Remember when I told you that ammo stations are really rare? Yeah, it turns out that goes for health stations too. This issue never changes throughout the entire game and it's incredibly annoying, especially since it adds nothing to the game other than artificial difficulty. Worse than that, I'm stuck at a point where the game expects me to fight the same boss twice in a row, with no health or ammo replenishments in between said fights. Despite it take out most of my health and ammo the first time round. This. This isn't fun to me. This isn't a challenge. This is just unfair and feels like the game is punishing me for daring to play it. Throw in the fact that you don't replenish anything at checkpoints AND the fact that checkpoints are few and far between and you got yourself one heaping serving of “fuck off” pie there.

Frankly, I'm still rather baffled as to why the game even has combat to begin with. It would've been a far more enjoyable experience to just wander around and learn about this fucked up world. Oh and before I forget, the issue of it not really telling you anything carries over into a more important aspect of the game; what the buttons on your controller actually do. Not once does it tell you that you have to aim with LT first before you can fire your gun with RT, that X reloads, or that LB lets you sprint and RB heals you. Instead it decides “fuck it, just put a controller map in the pause screen, that'll do”.

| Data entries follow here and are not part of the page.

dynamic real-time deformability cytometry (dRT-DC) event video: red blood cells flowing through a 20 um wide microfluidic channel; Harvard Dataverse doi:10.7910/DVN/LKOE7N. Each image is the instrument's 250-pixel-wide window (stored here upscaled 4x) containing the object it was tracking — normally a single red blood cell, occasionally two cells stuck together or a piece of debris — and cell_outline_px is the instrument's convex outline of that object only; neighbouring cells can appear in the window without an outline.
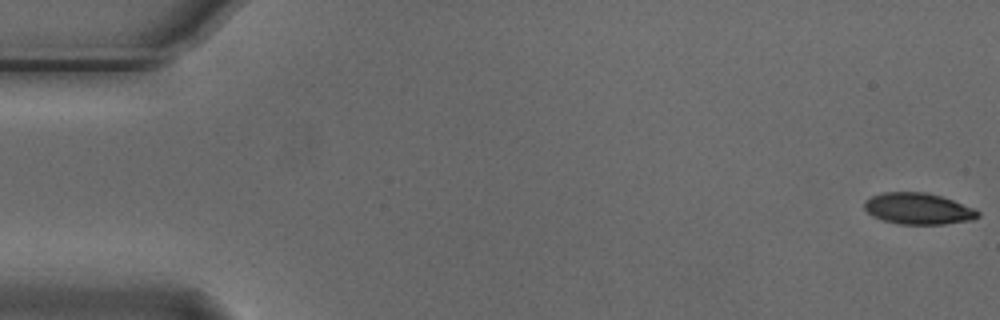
{"species": "Egyptian fruit bat (a non-hibernating species)", "species_latin": "Rousettus aegyptiacus", "temperature_condition": "cold", "stored_images_in_passage": 6, "camera_frame_rate_fps": 3000, "um_per_image_px": 0.085, "animal": {"sex": "male"}, "frame": {"image": 1, "passage_image": 1, "time_ms": 0.0, "image_size_px": [1000, 320], "cell_outline_px": [[980, 216], [972, 220], [944, 224], [900, 224], [884, 220], [872, 216], [864, 208], [864, 200], [872, 196], [884, 192], [924, 192], [940, 196], [952, 200], [972, 208], [980, 212]], "centroid_in_image_um": [78.03, 17.74], "position_along_channel_um": 7.0, "area_um2": 20.58}}
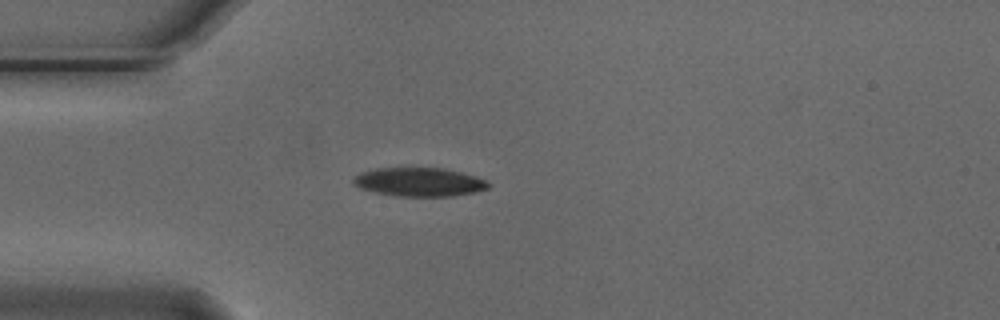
{"frame": {"image": 2, "passage_image": 5, "time_ms": 1.333, "image_size_px": [1000, 320], "cell_outline_px": [[488, 188], [476, 192], [452, 196], [396, 196], [376, 192], [360, 188], [352, 184], [352, 180], [360, 172], [376, 168], [444, 168], [476, 176], [484, 180], [488, 184]], "centroid_in_image_um": [35.6, 15.47], "position_along_channel_um": 49.4, "area_um2": 22.48}}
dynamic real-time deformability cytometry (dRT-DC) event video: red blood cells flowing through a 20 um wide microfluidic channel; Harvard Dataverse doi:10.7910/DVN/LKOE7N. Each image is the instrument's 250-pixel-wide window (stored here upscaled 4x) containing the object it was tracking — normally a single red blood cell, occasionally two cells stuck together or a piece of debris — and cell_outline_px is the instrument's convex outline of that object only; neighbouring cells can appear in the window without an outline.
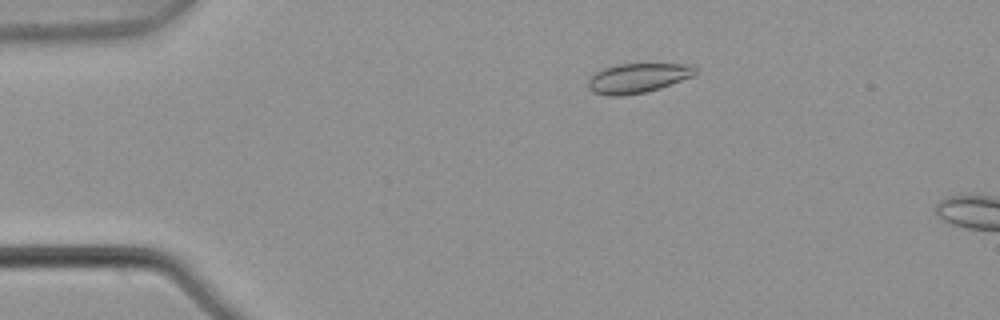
{"species": "common noctule bat (a hibernating species)", "species_latin": "Nyctalus noctula", "temperature_condition": "warm", "stored_images_in_passage": 4, "camera_frame_rate_fps": 3000, "um_per_image_px": 0.085, "animal": {"sex": "male", "body_mass_g": 21.5, "forearm_length_mm": 52.0}, "frame": {"image": 1, "passage_image": 3, "time_ms": 0.667, "image_size_px": [1000, 320], "cell_outline_px": [[696, 72], [692, 76], [660, 88], [644, 92], [620, 96], [608, 96], [592, 92], [588, 88], [588, 80], [596, 72], [604, 68], [616, 64], [692, 64], [696, 68]], "centroid_in_image_um": [54.18, 6.63], "position_along_channel_um": 30.8, "area_um2": 18.38}}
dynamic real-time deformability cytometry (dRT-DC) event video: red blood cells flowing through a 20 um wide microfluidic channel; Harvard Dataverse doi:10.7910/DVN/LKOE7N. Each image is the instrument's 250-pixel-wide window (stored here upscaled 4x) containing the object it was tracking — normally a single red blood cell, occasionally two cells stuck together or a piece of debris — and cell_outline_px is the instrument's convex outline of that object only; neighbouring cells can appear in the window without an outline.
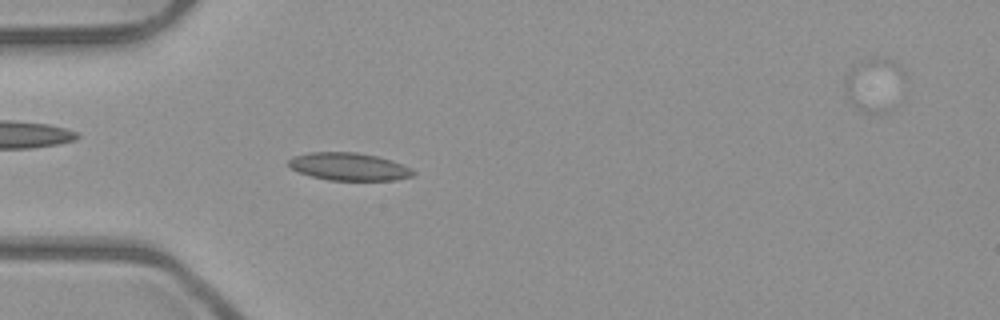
{"species": "common noctule bat (a hibernating species)", "species_latin": "Nyctalus noctula", "temperature_condition": "room temperature", "stored_images_in_passage": 51, "camera_frame_rate_fps": 3000, "um_per_image_px": 0.085, "animal": {"sex": "male", "body_mass_g": 23.1, "forearm_length_mm": 52.7}, "frame": {"image": 1, "passage_image": 15, "time_ms": 4.667, "image_size_px": [1000, 320], "cell_outline_px": [[416, 172], [412, 176], [396, 180], [328, 180], [312, 176], [300, 172], [292, 168], [288, 164], [288, 160], [292, 156], [308, 152], [356, 152], [380, 156], [392, 160], [412, 168]], "centroid_in_image_um": [29.68, 14.15], "position_along_channel_um": 55.3, "area_um2": 20.23}}
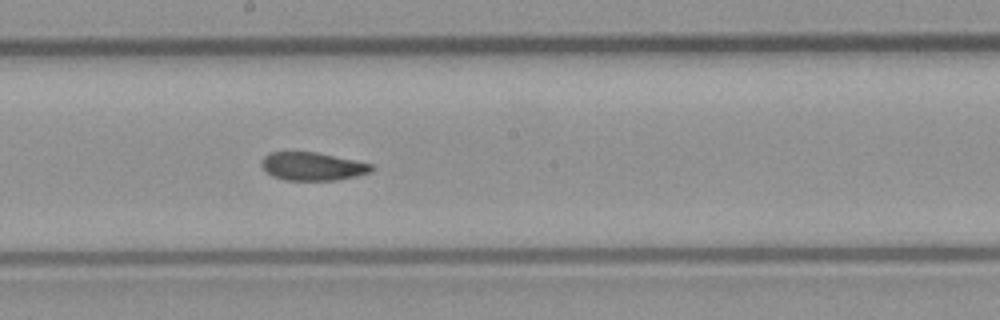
{"frame": {"image": 2, "passage_image": 28, "time_ms": 9.0, "image_size_px": [1000, 320], "cell_outline_px": [[376, 168], [372, 172], [356, 176], [336, 180], [284, 180], [272, 176], [260, 164], [264, 156], [272, 152], [316, 152], [372, 164]], "centroid_in_image_um": [26.59, 14.15], "position_along_channel_um": 221.6, "area_um2": 17.98}}
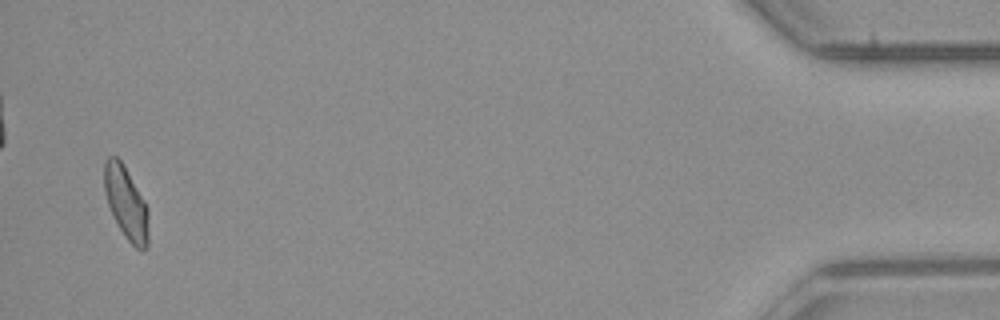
{"frame": {"image": 3, "passage_image": 50, "time_ms": 16.333, "image_size_px": [1000, 320], "cell_outline_px": [[148, 244], [144, 252], [136, 248], [124, 236], [108, 204], [104, 192], [104, 160], [108, 156], [116, 156], [124, 164], [144, 200], [148, 208]], "centroid_in_image_um": [10.72, 17.23], "position_along_channel_um": 424.5, "area_um2": 18.73}, "authors_computed_cell_mechanics": {"area_um2": 18.9584, "velocity_mm_per_s": 3.9667, "shape_relaxation_time_tau1_ms": null, "shape_relaxation_time_tau2_ms": 3.6432, "deformation_change_tau1": null, "deformation_change_tau2": 0.0825}}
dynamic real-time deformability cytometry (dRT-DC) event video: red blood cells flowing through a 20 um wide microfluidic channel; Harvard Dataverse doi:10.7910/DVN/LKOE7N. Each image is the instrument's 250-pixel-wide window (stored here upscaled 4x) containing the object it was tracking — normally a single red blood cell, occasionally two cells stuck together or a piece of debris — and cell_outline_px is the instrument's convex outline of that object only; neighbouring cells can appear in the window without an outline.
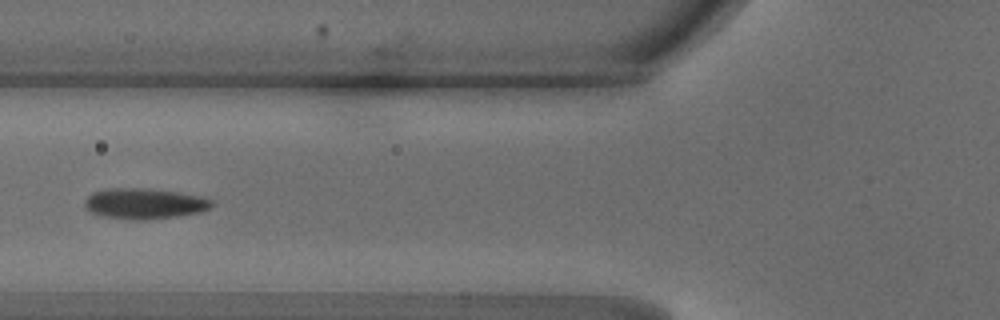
{"species": "common noctule bat (a hibernating species)", "species_latin": "Nyctalus noctula", "temperature_condition": "warm", "stored_images_in_passage": 40, "camera_frame_rate_fps": 3000, "um_per_image_px": 0.085, "animal": {"sex": "male", "body_mass_g": 18.8}, "frame": {"image": 1, "passage_image": 12, "time_ms": 3.667, "image_size_px": [1000, 320], "cell_outline_px": [[212, 204], [208, 208], [200, 212], [176, 216], [144, 220], [132, 220], [100, 216], [92, 212], [84, 204], [84, 200], [92, 192], [104, 188], [140, 188], [176, 192], [200, 196], [212, 200]], "centroid_in_image_um": [12.22, 17.3], "position_along_channel_um": 113.6, "area_um2": 22.54}, "authors_computed_cell_mechanics": {"area_um2": 22.1374, "velocity_mm_per_s": 4.2145, "shape_relaxation_time_tau1_ms": 2.5905, "shape_relaxation_time_tau2_ms": 1.1732, "deformation_change_tau1": 0.1178, "deformation_change_tau2": 0.0501}}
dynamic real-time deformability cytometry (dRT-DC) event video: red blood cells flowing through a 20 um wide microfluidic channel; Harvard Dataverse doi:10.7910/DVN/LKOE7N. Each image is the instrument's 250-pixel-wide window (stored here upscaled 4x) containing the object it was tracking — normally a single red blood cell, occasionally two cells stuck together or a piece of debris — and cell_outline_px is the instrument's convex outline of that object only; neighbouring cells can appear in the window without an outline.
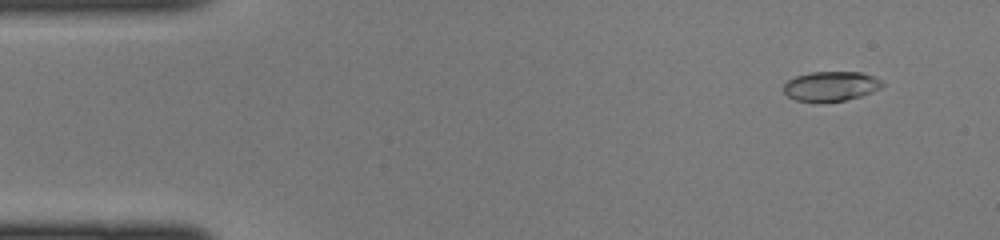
{"species": "common noctule bat (a hibernating species)", "species_latin": "Nyctalus noctula", "temperature_condition": "cold", "stored_images_in_passage": 9, "camera_frame_rate_fps": 3000, "um_per_image_px": 0.085, "animal": {"sex": "female", "body_mass_g": 22.0, "forearm_length_mm": 56.7}, "frame": {"image": 1, "passage_image": 4, "time_ms": 1.0, "image_size_px": [1000, 240], "cell_outline_px": [[884, 84], [880, 88], [872, 92], [860, 96], [844, 100], [796, 100], [788, 96], [784, 92], [784, 84], [788, 80], [796, 76], [808, 72], [860, 72], [884, 80]], "centroid_in_image_um": [70.65, 7.29], "position_along_channel_um": 14.3, "area_um2": 16.7}}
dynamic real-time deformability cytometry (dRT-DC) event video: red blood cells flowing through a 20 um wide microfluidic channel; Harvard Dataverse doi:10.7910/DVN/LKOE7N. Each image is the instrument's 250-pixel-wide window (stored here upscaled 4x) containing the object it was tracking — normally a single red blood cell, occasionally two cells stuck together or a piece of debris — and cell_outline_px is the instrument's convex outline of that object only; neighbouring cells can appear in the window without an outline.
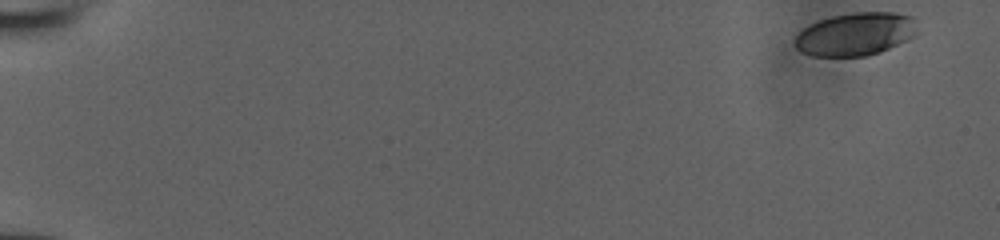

Now look, right. I'm all for a bit of don't-hold-my-hand-ta-v-much type action in a video game. I love working out obtuse systems. I played through Mu Cartographer recently and absolutely adored my time with it. But I feel like failing to tell the players some of the most vital to survive actions is, maybe, possibly, not a good thing? There's a definite case to be made for even the most proudfully difficult games being more fair and player-friendly than this.

Overall then, at launch, this game is a barrel of fun ideas swimming in a delicious pool of blood and viscera...it's just a shame about the thick layer of janky mould growing on top of it.

Pros: + Gorgeous visuals + Lovely atmospheric audio + Puzzles are fun + F L E S H

Cons: – No tutorializing, to a fault – Combat is some of the worst I've ever experienced in a game – Brutally unfair damage values – One use ammo and health replenishment machines – Asking me to fight a boss twice without the above. Seriously. Piss off.

Scorn is available to buy now on PC (RRP £31.99) and Xbox (RRP £33.49) and can be played through Xbox's Game Pass service. Though if I were you, I'd give it a bit so they can patch in a no combat mode.